[Collected data]
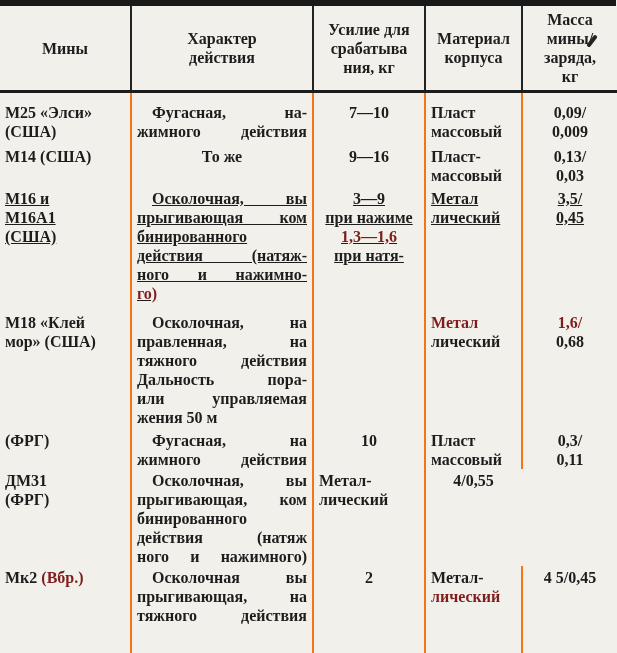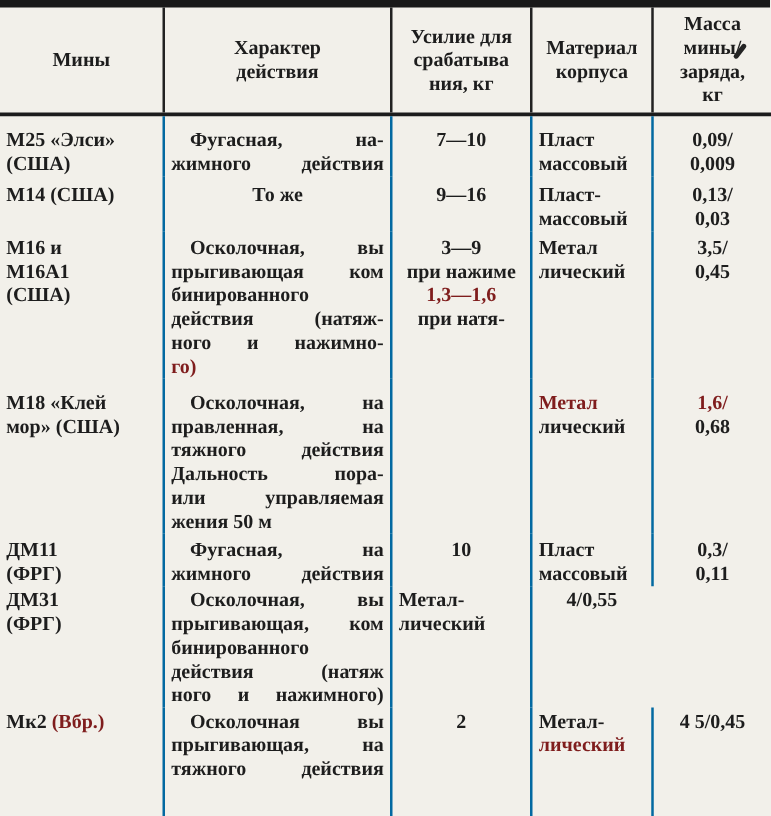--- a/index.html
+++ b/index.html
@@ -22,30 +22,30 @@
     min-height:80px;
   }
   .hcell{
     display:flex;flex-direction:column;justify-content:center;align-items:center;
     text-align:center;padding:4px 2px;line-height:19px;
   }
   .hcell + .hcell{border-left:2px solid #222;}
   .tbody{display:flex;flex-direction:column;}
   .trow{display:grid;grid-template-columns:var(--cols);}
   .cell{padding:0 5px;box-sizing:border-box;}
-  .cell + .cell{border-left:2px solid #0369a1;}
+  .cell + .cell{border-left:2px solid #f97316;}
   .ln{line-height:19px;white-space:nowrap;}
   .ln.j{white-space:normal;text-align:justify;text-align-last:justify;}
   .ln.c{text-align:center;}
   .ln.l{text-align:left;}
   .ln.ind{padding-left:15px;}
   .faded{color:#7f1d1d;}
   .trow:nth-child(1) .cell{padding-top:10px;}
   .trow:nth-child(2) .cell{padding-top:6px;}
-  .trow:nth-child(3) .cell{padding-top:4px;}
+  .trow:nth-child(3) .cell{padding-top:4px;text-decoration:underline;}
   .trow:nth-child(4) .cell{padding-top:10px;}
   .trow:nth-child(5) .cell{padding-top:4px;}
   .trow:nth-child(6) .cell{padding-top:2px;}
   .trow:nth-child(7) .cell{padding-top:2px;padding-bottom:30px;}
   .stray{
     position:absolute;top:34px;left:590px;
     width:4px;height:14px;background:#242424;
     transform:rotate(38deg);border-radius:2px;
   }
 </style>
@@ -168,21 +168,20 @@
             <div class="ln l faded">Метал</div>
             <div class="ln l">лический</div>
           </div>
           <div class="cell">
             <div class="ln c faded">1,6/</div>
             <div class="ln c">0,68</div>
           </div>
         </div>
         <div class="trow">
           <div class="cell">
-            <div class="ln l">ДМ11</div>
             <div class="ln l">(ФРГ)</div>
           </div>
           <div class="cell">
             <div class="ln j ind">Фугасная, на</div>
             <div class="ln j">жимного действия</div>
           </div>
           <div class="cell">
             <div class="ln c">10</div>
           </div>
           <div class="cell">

GOAL OF THE EXERCISE: Which lines in the records above hold the string "white"? Copy each of them.

WRITTEN ANSWER:
   .ln{line-height:19px;white-space:nowrap;}
   .ln.j{white-space:normal;text-align:justify;text-align-last:justify;}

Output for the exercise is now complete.